Dare senso al proprio tempo è una questione assai rilevante per ogni essere umano. L’aforisma “panta rei”, attribuito ad Eraclito di Efeso, nei secoli è stato tradotto con “tutto scorre” ma questa interpretazione rischia di lasciare una sorta di fissità all’uomo che, a quel punto, potrebbe pensare di rimanere comodo vedendo scorrere i propri giorni come su uno schermo.
In realtà, ci rendiamo ben conto, la vita è costantemente in divenire e ciascuno è in cammino, capace di andare in una direzione o in un’altra anche se apparentemente potrebbe percepirsi fermo.
Una sovrastimolazione, oggi, porta molti a vivere il tempo e lo scorrere dei propri giorni in modo ansiogeno con una frenesia di avere ed essere mai appagabile. Questo perchè spinti a consegnare la vita a questa o a quella esperienza, o all’avere qualcosa di sempre nuovo e mai utilizzabile fino in fondo.
Eppure per vivere il tempo è necessario fermarsi, attendere ed ascoltare. È così che troviamo il sapore e la prospettiva di ogni momento, quel gusto che risuona dentro ciascuno quando sta nelle piccole cose di ogni giorno lasciandosi meravigliare o emozionare. Anche se si tratta di esperienze che appartengono al ritmo quodiano, non più percepito come “noiosa routine di tutti i giorni”!
Oggi la nostra Comunità di Danisinni celebra il tempo della propria storia rendendo grazie al Signore per due grandi testimoni di come si abita il tempo. Sant’Agnese di cui ricorre la festa liturgica e padre Liborio a trent’anni dalla sua dipartita al Cielo.
Lei che ha vissuto in pienezza il suo tempo fino ad essere martirizzata ad appena dodici anni. Agnese ci ricorda che la vita non è questione di numero di giorni ma di pienezza e lei, nella sua chiamata cristiana, ha risposto con la consacrazione totale al Signore. È l’amore la risposta alla propria esistenza e lei lo ha vissuto in questa vocazione così particolare, tanto da non accettare altre lusinghe e finanche la costrizione a sposarsi per avere salva la vita.
________________________
**COMPITO RICHIESTO 1:** Secondo il brano riportato, a quale età fu martirizzata Agnese?

**Dati estratti da una raccolta:**
________________________
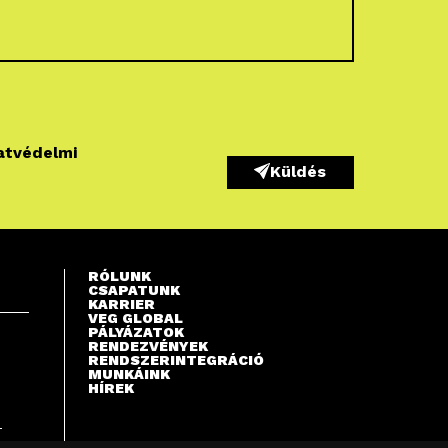
atvédelmi
Küldés
RÓLUNK
CSAPATUNK
KARRIER
VEG GLOBAL
PÁLYÁZATOK
RENDEZVÉNYEK
RENDSZERINTEGRÁCIÓ
MUNKÁINK
HÍREK
S
T
A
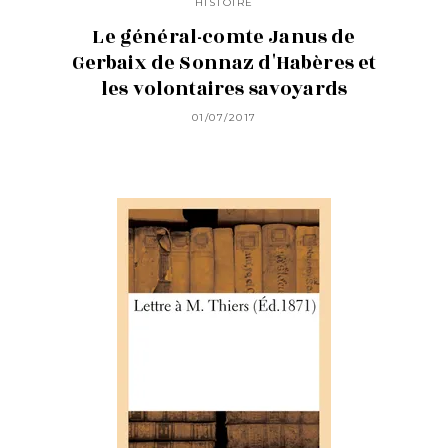
HISTOIRE
Le général-comte Janus de
Gerbaix de Sonnaz d'Habères et
les volontaires savoyards
01/07/2017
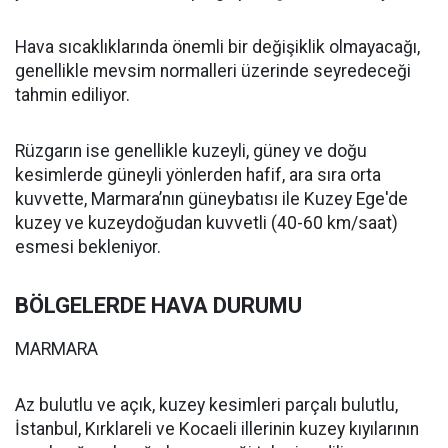
Hava sıcaklıklarında önemli bir değişiklik olmayacağı,
genellikle mevsim normalleri üzerinde seyredeceği
tahmin ediliyor.
Rüzgarın ise genellikle kuzeyli, güney ve doğu
kesimlerde güneyli yönlerden hafif, ara sıra orta
kuvvette, Marmara’nın güneybatısı ile Kuzey Ege'de
kuzey ve kuzeydoğudan kuvvetli (40-60 km/saat)
esmesi bekleniyor.
BÖLGELERDE HAVA DURUMU
MARMARA
Az bulutlu ve açık, kuzey kesimleri parçalı bulutlu,
İstanbul, Kırklareli ve Kocaeli illerinin kuzey kıyılarının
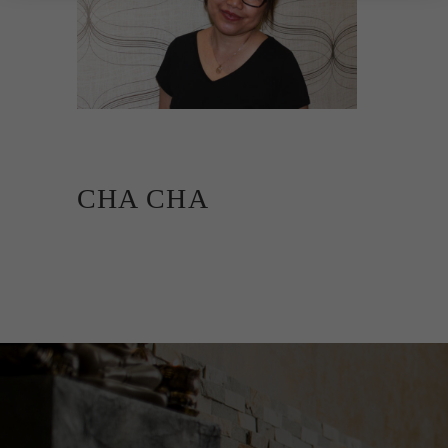
CHA CHA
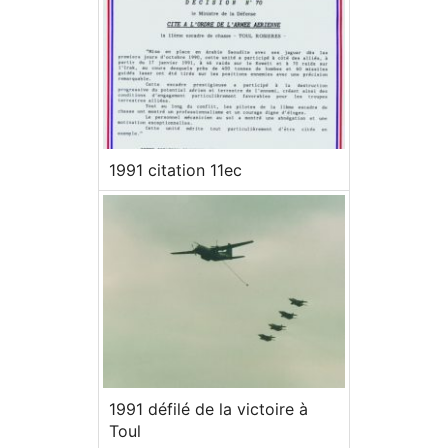
1991 citation 11ec
1991 défilé de la victoire à
Toul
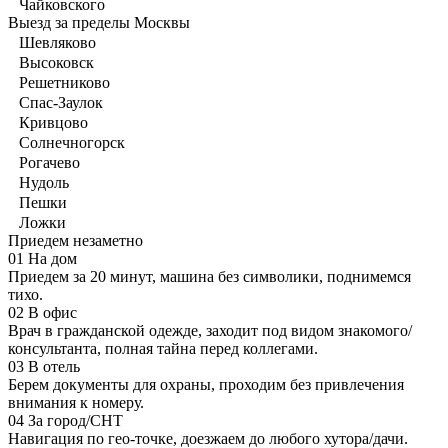
Чайковского
Выезд за пределы Москвы
Шевляково
Высоковск
Решетниково
Спас-Заулок
Кривцово
Солнечногорск
Рогачево
Нудоль
Пешки
Ложки
Приедем незаметно
01
На дом
Приедем за 20 минут, машина без символики, поднимемся
тихо.
02
В офис
Врач в гражданской одежде, заходит под видом знакомого/
консультанта, полная тайна перед коллегами.
03
В отель
Берем документы для охраны, проходим без привлечения
внимания к номеру.
04
За город/СНТ
Навигация по гео-точке, доезжаем до любого хутора/дачи.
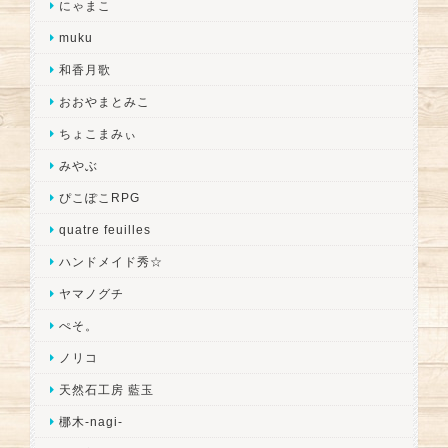
にゃまこ
muku
和香月歌
おおやまとみこ
ちょこまみぃ
みやぶ
ぴこぽこRPG
quatre feuilles
ハンドメイド秀☆
ヤマノグチ
ぺそ。
ノリコ
天然石工房 藍玉
梛木-nagi-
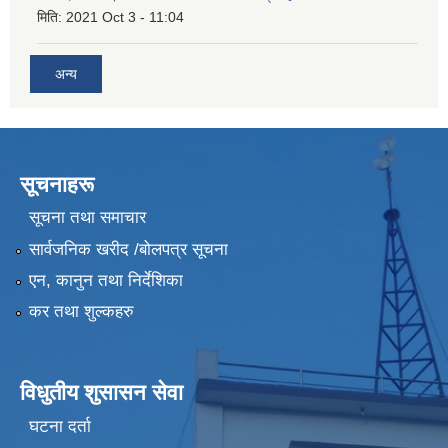
मिति:
2021 Oct 3 - 11:04
अन्य
सूचनाहरू
सूचना तथा समाचार
सार्वजनिक खरीद /बोलपत्र सूचना
एन, कानुन तथा निर्देशिका
कर तथा शुल्कहरु
विधुतीय शुसासन सेवा
घटना दर्ता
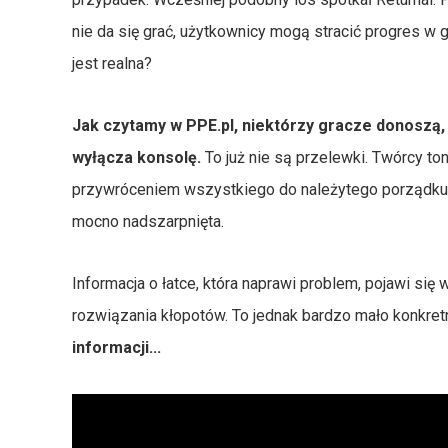
nie da się grać, użytkownicy mogą stracić progres w
jest realna?
Jak czytamy w PPE.pl, niektórzy gracze donoszą, 
wyłącza konsolę.
To już nie są przelewki. Twórcy ton
przywróceniem wszystkiego do należytego porządku. 
mocno nadszarpnięta.
Informacja o łatce, która naprawi problem, pojawi się
rozwiązania kłopotów. To jednak bardzo mało konkret
informacji...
________________________
**COMPITO RICHIESTO 2:** Riscrivi le righe dei record a partire da quella che contiene "nie da się grać, użytkownicy" e fino alla fine dei record, sostituendo "konsolę" con "aplikację" e lasciando invariato tutto il resto.

**RISPOSTA AL COMPITO 1:** Fu martirizzata ad appena dodici anni.

**RISPOSTA AL COMPITO 2:**
nie da się grać, użytkownicy mogą stracić progres w
jest realna?
Jak czytamy w PPE.pl, niektórzy gracze donoszą, 
wyłącza aplikację.
To już nie są przelewki. Twórcy ton
przywróceniem wszystkiego do należytego porządku. 
mocno nadszarpnięta.
Informacja o łatce, która naprawi problem, pojawi się
rozwiązania kłopotów. To jednak bardzo mało konkret
informacji...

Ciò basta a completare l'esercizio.